Al cierre del primer trimestre de 2023, cuando la ley 27.705 de “Plan de pago de deuda previsional” comenzó a aplicarse, se contabilizaron 69.433 nuevas jubilaciones, con el 62% de los beneficiarios acudiendo a una moratoria, aunque esta no correspondía a la nueva normativa, sino a planes previos.
El impacto de este plan fue notorio progresivamente a lo largo del año: las estadísticas revelan que en 2023, el 81% de las nuevas jubilaciones se otorgaron a personas que habían accedido a un plan, ante la falta de cumplimiento con el requisito de aportes. En 2024 y 2025, esos porcentajes fueron del 73% y del 53,5%, respectivamente. La reducción gradual de la vigencia del plan de la ley 27.705 se hizo evidente, dado que durante varios meses del año anterior, se otorgaron altas a quienes habían completado su solicitud mientras la normativa aún estaba en vigor.

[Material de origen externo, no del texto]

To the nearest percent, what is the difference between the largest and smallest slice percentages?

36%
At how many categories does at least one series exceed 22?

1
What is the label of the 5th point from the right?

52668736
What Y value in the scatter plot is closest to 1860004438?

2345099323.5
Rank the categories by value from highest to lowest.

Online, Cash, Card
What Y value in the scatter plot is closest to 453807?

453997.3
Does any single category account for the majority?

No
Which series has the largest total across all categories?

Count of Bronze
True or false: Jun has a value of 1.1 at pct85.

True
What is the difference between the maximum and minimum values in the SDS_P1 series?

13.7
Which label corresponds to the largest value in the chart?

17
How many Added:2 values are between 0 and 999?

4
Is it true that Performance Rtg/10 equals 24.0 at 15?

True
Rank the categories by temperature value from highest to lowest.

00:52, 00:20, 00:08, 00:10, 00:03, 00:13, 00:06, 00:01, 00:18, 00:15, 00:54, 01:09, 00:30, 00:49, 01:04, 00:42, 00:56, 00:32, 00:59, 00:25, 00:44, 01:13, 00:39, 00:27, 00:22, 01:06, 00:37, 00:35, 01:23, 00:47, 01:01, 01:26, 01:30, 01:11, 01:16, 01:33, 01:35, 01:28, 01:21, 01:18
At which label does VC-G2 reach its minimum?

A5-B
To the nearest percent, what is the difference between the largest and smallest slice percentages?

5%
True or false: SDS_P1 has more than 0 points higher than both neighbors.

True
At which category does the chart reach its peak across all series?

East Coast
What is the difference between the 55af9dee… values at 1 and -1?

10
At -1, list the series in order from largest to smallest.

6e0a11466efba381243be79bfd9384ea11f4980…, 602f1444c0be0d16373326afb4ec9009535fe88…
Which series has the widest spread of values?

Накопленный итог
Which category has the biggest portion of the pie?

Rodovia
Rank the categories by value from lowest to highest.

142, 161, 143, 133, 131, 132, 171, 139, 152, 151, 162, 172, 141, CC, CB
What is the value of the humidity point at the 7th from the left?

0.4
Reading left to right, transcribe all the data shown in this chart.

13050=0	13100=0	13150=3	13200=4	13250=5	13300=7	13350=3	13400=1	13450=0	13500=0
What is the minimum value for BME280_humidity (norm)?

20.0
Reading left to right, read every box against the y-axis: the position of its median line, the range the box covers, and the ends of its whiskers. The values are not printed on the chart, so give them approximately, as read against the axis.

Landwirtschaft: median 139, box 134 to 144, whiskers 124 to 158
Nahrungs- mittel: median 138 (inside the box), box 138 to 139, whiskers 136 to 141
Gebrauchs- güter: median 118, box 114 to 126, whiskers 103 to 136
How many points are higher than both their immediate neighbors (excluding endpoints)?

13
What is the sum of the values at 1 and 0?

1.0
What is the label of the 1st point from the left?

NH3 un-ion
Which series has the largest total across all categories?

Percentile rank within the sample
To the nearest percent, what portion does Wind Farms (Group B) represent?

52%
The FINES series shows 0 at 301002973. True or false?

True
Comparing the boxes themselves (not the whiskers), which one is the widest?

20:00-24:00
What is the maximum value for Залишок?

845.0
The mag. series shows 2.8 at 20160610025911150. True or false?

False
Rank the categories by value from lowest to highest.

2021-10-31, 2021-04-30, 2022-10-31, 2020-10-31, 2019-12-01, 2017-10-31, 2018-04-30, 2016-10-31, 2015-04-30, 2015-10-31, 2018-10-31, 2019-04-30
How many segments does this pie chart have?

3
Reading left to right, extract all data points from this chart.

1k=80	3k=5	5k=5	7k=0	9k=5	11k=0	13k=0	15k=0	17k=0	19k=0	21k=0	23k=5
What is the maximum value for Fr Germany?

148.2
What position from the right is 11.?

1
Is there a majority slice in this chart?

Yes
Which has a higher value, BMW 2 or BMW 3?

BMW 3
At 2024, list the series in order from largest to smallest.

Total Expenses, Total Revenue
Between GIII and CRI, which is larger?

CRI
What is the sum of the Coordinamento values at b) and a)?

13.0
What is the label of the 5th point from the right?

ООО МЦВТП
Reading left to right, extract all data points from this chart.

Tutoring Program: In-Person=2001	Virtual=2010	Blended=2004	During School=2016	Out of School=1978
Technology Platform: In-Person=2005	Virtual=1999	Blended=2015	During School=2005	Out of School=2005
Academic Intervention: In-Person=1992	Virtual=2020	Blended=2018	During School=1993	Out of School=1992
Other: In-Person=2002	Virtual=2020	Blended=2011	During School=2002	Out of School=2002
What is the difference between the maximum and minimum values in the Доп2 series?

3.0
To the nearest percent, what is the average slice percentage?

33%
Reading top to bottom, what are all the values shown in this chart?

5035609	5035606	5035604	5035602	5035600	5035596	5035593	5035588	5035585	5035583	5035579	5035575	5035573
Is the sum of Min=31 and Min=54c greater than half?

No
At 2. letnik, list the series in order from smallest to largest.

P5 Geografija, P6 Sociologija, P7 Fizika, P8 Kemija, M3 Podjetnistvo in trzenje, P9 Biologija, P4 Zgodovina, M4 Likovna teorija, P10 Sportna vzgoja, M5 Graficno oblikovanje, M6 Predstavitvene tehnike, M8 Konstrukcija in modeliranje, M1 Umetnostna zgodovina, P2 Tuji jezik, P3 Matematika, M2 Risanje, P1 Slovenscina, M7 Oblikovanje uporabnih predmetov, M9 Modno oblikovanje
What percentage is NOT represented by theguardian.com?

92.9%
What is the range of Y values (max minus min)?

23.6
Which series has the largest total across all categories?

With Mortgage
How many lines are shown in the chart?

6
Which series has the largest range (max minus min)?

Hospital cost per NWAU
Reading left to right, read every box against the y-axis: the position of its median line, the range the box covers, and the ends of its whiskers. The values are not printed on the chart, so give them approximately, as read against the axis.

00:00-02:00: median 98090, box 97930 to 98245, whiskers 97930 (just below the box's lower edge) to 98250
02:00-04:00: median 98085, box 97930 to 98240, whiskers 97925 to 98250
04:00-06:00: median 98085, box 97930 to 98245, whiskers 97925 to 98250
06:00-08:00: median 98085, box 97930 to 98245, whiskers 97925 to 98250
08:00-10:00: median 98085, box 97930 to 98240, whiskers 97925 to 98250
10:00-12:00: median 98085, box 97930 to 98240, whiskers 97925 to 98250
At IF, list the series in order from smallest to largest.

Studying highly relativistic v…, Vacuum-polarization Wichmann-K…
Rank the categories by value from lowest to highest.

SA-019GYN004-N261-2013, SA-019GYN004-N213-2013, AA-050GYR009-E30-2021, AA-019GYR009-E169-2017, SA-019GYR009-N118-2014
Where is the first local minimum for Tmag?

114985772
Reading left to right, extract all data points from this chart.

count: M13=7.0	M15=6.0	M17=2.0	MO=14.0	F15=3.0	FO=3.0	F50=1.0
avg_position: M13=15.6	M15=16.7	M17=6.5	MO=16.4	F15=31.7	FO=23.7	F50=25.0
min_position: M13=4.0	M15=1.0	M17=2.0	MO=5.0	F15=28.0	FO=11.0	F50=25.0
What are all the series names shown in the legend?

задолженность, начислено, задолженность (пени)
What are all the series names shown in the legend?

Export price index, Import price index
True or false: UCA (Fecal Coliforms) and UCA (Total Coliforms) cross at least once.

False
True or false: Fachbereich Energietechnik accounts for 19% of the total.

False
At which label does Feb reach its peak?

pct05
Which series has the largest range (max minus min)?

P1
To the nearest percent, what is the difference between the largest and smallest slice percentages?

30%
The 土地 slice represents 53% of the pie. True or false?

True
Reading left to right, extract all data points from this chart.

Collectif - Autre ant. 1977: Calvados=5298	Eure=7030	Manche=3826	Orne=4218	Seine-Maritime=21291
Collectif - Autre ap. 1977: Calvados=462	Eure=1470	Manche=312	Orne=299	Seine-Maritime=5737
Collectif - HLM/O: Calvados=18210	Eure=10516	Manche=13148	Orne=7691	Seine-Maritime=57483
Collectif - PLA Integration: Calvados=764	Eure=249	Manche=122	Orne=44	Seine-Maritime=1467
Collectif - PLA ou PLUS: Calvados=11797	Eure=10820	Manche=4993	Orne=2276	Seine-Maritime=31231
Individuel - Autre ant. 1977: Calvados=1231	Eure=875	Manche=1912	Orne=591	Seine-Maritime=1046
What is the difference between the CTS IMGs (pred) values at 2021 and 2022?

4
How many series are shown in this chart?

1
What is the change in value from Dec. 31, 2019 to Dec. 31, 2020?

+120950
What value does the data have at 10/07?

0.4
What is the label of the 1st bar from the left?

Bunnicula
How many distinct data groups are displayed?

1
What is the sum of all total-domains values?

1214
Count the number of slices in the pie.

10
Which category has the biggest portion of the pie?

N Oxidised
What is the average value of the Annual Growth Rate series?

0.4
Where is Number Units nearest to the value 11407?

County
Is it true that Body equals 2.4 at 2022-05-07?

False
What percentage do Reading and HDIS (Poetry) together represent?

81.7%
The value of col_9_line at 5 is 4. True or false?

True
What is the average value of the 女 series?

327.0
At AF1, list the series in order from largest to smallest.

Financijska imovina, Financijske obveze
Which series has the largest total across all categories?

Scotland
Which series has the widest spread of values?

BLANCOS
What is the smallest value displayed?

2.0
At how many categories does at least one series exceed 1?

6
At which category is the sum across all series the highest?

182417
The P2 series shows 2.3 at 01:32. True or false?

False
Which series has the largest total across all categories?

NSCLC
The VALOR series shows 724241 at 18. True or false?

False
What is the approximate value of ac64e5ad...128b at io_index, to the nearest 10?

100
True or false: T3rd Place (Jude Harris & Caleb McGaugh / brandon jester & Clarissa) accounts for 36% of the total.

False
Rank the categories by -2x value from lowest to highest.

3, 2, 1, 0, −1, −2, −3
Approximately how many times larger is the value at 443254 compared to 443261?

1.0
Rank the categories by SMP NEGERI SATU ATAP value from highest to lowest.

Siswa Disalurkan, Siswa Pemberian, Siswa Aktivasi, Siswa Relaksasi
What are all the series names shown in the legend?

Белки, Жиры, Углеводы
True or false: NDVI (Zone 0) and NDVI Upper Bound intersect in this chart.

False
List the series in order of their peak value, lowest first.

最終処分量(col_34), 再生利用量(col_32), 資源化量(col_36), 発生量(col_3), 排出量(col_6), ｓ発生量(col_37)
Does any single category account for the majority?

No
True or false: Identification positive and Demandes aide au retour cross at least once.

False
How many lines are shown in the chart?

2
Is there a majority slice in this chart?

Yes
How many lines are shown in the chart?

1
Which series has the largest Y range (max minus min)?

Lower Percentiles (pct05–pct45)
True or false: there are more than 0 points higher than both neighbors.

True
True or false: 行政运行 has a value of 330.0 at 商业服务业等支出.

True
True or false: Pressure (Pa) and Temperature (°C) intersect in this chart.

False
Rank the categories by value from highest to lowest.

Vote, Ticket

Entre enero y marzo de 2025, los datos oficiales indican que se dieron 91.577 nuevas jubilaciones, de las cuales el 72,2% perteneció a individuos que contaban con moratoria, un índice significativamente más alto que el promedio anual, lo cual se explica por lo mencionado anteriormente. En el primer trimestre de 2024, se produjeron 115.757 nuevas jubilaciones, con un 76,2% recurriendo a la regularización de aportes no realizados.
Las moratorias, aunque bajo diversas normativas, continuaron siendo protagonistas en el proceso de otorgar nuevas jubilaciones.